Virginia Teacher Shot By Student Says She’ll ‘Never Forget The Look On His Face’

A Virginia teacher who was shot by a 6-year-old student spoke publicly for the first time this week and described the moment she thought she was dead.

In an interview with the “Today” show that aired Tuesday, first-grade teacher Abigail Zwerner described the terrifying seconds before her student shot her in January.

“There are some things I’ll never forget. And I’ll never forget the look on his face when he pointed the gun at me,” she said of the incident at Richneck Elementary School in Newport News, Virginia. “It’s something I will never forget. It changed me. It has changed my life.”

Zwerner told “Today” co-anchor Savannah Guthrie that she began to realize she had only survived the shooting because she held her hand out to the child, meaning the bullet passed through her hand before hitting her chest.

What happened next is still “fuzzy,” Zwerner said, but she remembers the kids leaving the classroom and going to the school office when she started to lose consciousness, not realizing her lungs had collapsed and she was incapacitated. to breathe.

“I remember I went to work and I passed out,” he said. “I thought I was dead.”

The circumstances surrounding the shooting gained national attention, with gun control advocates pointing to several failures that led to Zwerner’s death. Police have confirmed the pistol the boy used belonged to his mother, who obtained it legally. It’s unclear how the boy gained access to the gun, but Virginia has no laws requiring firearms to be stored in a certain way. His parents said the pistol was secured.

Some teachers are also concerned about the child’s harmful behavior with the school administrator, and warned him that he might have a gun on someone today, but the school failed to find and take it from him.

Zwerner’s attorney, Diane Toscano, told “Today” she plans to file a lawsuit on behalf of her client in the coming weeks.

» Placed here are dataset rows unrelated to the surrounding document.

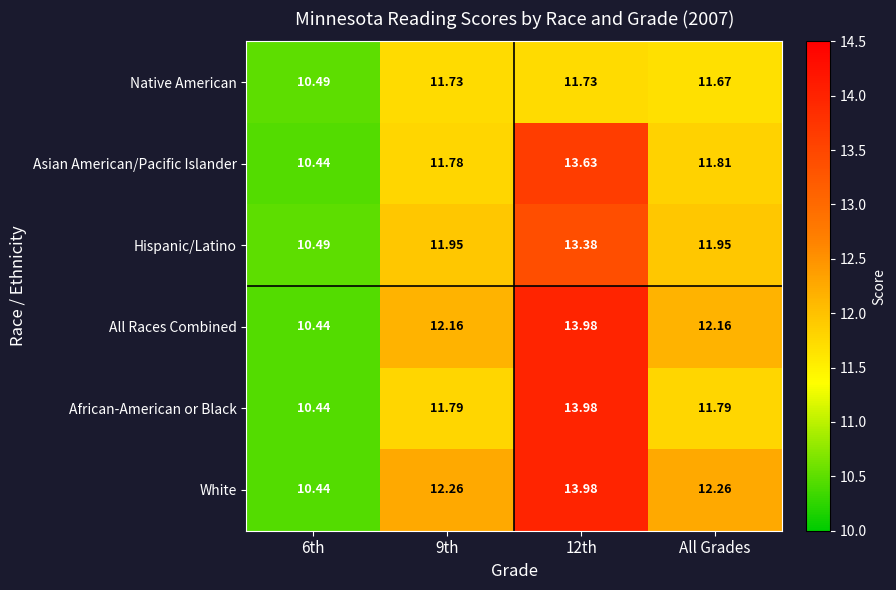

Which series changed the most between 9th and All Grades?

Native American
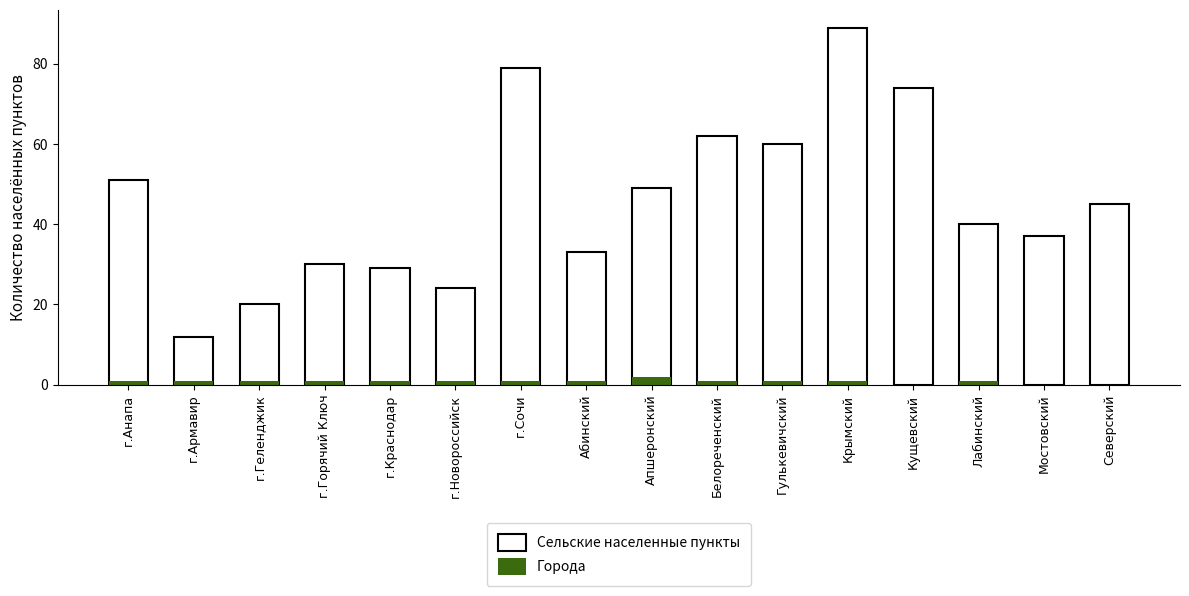

How many bars are there in total?

32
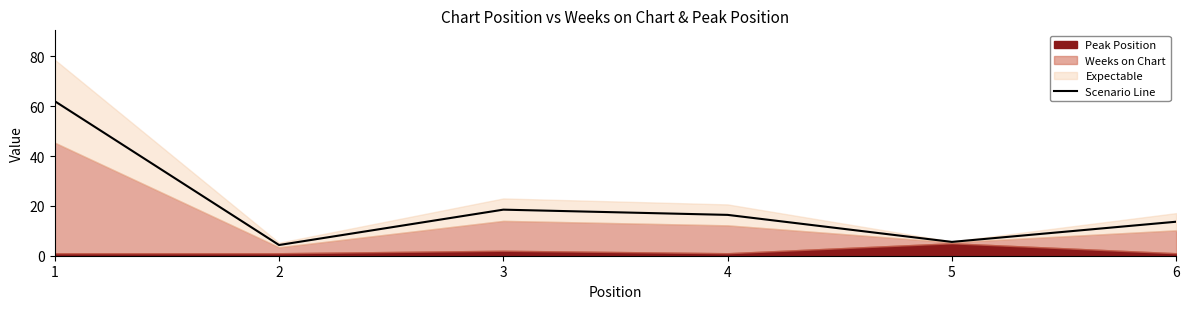

What is the average value?

20.1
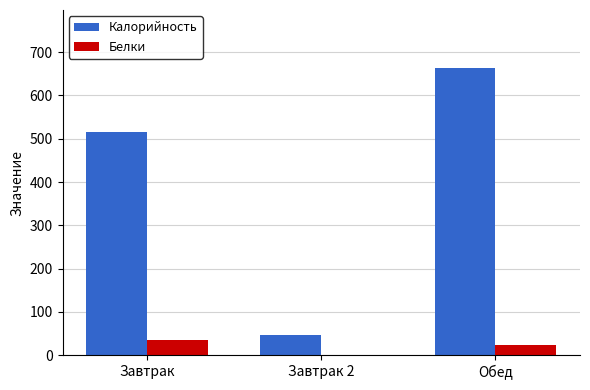

Which label corresponds to the largest value in the chart?

Обед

“I can say that there was a failure on many levels in this case, and there were adults in positions of authority who could have prevented this tragedy from happening and they didn’t,” Toscano said.

Newport News prosecutors said earlier this month that they would not prosecute the boy.

The boy’s parents supported Zwerner and praised how he handled the situation.

“Take care of your son’s teacher and we pray for his healing after this unimaginable tragedy as he selflessly served his son and the children at the school,” the parents said in January.